In January Sir Robert May, the former government chief scientist who stepped down as president of the Royal Society last week, warned in the Guardian that US lobby groups with links to the oil industry were turning their attention to the other side of the Atlantic. He wrote that a "lobby of professional sceptics who opposed action to tackle climate change" were targeting Britain because of its high profile in the debate.
Countries signed up to the Kyoto process have legal commitments to reduce greenhouse gas emissions. Oil and energy companies would be affected by these cuts because burning their products produce most emissions.
The PowerPoint document written by Mr Horner appears to be aimed at getting RWE, the German utility company, to join a European coalition of companies to act against Kyoto.
The document says: "The current political realities in Brussels open a window of opportunity to challenge the course of the EU's post-2012 agenda." It adds: "Brussels must openly acknowledge and address them willingly or through third party pressure."

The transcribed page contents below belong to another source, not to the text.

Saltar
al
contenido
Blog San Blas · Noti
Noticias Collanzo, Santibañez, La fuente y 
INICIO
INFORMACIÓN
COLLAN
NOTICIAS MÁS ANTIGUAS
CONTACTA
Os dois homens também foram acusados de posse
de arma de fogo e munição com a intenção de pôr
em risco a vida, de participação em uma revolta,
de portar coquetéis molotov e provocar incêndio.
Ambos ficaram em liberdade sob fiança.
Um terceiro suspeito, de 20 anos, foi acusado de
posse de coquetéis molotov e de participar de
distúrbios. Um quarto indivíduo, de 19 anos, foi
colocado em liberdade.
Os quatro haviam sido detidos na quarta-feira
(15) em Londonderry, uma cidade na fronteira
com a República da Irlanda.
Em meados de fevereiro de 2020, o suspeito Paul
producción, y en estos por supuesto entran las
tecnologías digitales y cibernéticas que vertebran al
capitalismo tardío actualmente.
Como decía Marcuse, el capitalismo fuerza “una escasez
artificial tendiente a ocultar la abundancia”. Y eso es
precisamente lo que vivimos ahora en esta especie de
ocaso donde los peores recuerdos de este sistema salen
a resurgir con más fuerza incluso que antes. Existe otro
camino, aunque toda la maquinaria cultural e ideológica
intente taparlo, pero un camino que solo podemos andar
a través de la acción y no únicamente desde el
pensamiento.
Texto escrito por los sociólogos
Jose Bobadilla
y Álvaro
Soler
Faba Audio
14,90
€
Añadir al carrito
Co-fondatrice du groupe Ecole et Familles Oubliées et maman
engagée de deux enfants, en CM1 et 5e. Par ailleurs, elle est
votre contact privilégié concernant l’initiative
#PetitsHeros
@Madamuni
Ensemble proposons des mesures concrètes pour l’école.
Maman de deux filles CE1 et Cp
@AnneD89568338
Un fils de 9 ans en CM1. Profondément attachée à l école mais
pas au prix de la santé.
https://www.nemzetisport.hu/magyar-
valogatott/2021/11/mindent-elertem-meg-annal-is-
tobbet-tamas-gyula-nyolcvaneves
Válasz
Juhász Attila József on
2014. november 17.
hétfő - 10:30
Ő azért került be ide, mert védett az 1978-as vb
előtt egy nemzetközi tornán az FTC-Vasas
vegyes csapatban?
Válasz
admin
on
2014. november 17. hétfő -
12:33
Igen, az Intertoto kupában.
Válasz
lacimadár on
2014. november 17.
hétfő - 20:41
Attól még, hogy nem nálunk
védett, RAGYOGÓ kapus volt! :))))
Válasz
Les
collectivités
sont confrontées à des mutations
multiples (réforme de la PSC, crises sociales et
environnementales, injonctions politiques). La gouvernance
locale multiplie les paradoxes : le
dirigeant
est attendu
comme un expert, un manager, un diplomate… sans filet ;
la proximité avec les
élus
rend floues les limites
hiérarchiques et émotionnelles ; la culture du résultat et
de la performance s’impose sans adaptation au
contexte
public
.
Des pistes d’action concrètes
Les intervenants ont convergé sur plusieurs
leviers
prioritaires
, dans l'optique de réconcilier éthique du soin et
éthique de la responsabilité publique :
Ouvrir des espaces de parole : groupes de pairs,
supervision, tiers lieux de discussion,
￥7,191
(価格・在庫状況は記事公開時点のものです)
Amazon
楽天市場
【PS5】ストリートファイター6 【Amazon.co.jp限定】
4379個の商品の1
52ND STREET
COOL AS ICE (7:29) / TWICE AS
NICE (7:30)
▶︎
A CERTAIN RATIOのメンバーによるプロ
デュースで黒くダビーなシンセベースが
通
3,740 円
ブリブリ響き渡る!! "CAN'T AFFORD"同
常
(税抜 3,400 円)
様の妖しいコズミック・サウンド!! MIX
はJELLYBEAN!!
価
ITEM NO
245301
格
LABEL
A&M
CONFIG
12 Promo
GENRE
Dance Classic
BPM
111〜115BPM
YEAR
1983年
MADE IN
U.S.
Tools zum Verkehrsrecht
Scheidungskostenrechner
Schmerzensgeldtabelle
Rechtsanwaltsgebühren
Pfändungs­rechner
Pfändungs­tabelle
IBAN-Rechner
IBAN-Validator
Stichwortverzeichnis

It says industry associations are the "wrong way to do this" but suggests that a cross-industry coalition, of up to six companies each paying €10,000 (£6,700), could "counter the commission's Kyoto agenda". Such a coalition could help steer debate, it says, by targeting journalists and bloggers, as well as attending environmental group events to "share information on opposing viewpoints and tactics".
RWE says it met Mr Horner earlier this year but that they have not taken the idea forward.
In the email, dated January 28 this year, Mr Horner describes Europe as an "opportunity". He says it "would be like Neil Armstrong, it's a developing untapped frontier". He adds: "US companies need someone they can trust, and it's just a den of thieves over there."